## Yang Diminta
Baris mana saja dalam bahan di bawah ini yang memuat kata "difference"? Temukan lalu salin semua baris itu.

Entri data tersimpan
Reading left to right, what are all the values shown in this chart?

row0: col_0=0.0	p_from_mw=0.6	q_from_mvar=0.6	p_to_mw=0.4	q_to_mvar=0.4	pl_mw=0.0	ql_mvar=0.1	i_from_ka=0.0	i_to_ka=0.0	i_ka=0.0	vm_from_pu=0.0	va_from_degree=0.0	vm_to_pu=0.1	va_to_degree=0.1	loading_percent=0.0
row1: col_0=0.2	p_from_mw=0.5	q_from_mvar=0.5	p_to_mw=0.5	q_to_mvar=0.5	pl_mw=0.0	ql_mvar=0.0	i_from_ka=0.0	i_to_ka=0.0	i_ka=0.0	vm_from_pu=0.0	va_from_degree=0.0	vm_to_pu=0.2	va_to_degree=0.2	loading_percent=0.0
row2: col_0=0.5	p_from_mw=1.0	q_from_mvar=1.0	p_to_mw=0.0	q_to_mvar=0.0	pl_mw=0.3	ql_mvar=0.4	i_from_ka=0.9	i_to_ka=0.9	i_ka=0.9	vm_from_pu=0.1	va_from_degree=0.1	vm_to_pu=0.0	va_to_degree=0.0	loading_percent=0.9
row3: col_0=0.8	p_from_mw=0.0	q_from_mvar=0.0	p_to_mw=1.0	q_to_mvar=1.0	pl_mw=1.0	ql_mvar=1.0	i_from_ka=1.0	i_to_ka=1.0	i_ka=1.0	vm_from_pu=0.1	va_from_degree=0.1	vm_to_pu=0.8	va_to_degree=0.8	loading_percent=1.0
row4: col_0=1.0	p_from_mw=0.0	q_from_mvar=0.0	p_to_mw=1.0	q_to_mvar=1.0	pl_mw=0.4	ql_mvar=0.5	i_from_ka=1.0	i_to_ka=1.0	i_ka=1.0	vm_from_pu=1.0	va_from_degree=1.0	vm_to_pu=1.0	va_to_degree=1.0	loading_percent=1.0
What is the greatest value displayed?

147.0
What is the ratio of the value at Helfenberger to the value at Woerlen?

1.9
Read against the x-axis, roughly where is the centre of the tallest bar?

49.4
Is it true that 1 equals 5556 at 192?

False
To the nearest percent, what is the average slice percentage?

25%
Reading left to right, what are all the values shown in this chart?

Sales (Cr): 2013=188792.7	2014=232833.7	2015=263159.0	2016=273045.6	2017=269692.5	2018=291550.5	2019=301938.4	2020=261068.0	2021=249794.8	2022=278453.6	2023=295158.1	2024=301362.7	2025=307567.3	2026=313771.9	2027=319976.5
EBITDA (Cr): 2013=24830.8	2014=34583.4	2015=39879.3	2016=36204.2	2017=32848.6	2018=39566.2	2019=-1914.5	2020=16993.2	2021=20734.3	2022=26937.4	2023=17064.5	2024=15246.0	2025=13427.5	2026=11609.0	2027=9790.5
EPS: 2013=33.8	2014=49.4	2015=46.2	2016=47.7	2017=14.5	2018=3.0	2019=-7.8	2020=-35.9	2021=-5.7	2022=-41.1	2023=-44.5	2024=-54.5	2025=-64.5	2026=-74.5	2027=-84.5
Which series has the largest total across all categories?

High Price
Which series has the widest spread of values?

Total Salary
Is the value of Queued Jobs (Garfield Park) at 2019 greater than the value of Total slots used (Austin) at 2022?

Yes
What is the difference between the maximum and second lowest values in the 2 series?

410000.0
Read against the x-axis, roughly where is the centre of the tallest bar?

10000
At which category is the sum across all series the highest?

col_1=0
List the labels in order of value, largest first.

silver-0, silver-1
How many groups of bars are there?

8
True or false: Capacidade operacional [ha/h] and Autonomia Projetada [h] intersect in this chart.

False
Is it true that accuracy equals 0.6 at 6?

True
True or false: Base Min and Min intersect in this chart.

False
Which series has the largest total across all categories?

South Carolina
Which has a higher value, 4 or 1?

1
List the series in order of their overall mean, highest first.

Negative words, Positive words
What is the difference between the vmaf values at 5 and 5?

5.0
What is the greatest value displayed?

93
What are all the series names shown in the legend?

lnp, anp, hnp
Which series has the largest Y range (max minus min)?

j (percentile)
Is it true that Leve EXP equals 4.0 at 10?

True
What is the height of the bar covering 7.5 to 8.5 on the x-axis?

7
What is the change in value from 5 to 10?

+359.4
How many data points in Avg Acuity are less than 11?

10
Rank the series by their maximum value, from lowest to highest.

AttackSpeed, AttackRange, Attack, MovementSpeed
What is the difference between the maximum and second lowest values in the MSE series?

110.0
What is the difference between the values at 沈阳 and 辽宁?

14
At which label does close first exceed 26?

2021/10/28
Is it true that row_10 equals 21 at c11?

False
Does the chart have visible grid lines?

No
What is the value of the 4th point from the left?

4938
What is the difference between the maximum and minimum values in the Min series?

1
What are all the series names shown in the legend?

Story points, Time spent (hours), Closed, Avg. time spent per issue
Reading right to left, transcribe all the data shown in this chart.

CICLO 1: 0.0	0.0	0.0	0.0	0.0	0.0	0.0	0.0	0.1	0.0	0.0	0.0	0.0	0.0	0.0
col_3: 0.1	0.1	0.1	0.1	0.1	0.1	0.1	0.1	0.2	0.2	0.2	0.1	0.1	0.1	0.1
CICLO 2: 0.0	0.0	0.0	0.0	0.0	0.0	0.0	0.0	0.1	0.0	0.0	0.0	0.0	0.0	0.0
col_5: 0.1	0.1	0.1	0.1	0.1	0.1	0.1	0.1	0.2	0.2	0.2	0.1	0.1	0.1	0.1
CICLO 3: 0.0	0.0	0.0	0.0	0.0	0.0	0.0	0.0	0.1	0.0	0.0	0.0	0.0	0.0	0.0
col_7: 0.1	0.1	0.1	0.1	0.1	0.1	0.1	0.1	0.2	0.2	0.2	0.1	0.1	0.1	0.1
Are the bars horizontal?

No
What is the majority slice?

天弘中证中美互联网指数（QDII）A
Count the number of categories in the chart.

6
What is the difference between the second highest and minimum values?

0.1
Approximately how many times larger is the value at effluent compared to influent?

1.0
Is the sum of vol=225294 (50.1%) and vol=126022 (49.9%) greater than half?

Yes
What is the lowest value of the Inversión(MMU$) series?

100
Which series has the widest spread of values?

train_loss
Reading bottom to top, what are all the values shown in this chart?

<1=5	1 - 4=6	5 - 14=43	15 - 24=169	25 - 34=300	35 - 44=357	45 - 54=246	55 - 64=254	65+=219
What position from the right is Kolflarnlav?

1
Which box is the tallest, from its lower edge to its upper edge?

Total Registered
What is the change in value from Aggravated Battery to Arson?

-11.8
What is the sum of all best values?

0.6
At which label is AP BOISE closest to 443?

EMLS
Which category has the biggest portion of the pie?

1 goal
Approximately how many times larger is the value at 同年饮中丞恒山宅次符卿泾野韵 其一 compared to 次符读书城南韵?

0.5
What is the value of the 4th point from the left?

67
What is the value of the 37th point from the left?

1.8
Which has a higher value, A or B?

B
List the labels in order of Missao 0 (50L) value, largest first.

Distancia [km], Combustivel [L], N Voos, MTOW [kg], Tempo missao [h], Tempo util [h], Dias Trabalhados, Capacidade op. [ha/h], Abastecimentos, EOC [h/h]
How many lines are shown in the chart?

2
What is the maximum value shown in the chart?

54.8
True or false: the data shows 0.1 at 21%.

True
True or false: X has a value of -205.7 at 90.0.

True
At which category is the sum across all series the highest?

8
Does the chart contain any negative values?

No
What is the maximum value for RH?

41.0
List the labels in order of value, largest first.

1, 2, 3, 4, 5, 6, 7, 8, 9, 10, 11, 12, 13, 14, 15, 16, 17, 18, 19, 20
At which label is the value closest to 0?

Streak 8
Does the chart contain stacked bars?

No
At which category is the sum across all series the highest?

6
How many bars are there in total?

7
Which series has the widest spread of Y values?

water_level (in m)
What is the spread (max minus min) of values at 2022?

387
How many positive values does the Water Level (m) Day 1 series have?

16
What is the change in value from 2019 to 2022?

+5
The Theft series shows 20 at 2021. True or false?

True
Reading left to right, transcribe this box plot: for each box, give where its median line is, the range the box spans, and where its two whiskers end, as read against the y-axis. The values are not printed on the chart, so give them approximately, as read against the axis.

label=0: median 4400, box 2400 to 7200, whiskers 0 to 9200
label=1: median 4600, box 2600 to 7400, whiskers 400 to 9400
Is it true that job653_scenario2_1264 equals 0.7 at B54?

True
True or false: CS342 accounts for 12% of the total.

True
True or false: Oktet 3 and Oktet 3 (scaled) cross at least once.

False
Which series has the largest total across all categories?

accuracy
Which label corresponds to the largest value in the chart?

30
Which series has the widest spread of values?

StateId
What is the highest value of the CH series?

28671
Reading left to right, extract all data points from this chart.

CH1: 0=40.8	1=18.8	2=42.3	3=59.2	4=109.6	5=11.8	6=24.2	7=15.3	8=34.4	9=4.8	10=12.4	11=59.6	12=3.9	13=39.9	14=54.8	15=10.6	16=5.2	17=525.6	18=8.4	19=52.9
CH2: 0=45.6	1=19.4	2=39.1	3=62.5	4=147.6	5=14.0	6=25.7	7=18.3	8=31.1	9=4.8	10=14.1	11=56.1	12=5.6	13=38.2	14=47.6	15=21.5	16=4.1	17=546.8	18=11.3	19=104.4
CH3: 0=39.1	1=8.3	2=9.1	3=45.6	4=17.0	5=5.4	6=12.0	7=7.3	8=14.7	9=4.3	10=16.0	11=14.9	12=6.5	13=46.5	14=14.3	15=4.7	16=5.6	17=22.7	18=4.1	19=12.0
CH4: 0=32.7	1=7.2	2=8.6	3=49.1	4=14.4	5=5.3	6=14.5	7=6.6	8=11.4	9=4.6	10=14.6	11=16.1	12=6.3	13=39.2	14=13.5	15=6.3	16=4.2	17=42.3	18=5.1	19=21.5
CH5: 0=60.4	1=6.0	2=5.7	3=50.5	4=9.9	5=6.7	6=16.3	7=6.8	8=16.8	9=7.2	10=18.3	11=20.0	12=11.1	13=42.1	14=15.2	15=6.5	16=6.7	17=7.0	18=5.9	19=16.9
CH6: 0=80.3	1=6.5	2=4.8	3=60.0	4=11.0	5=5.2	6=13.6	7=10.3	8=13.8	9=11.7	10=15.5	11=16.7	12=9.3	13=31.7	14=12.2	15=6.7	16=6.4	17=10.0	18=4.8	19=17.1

## Hasil di Bawah
What is the difference between the maximum and second lowest values in the 2 series?
What is the difference between the vmaf values at 5 and 5?
What is the difference between the maximum and second lowest values in the MSE series?
What is the difference between the values at 沈阳 and 辽宁?
What is the difference between the maximum and minimum values in the Min series?
What is the difference between the second highest and minimum values?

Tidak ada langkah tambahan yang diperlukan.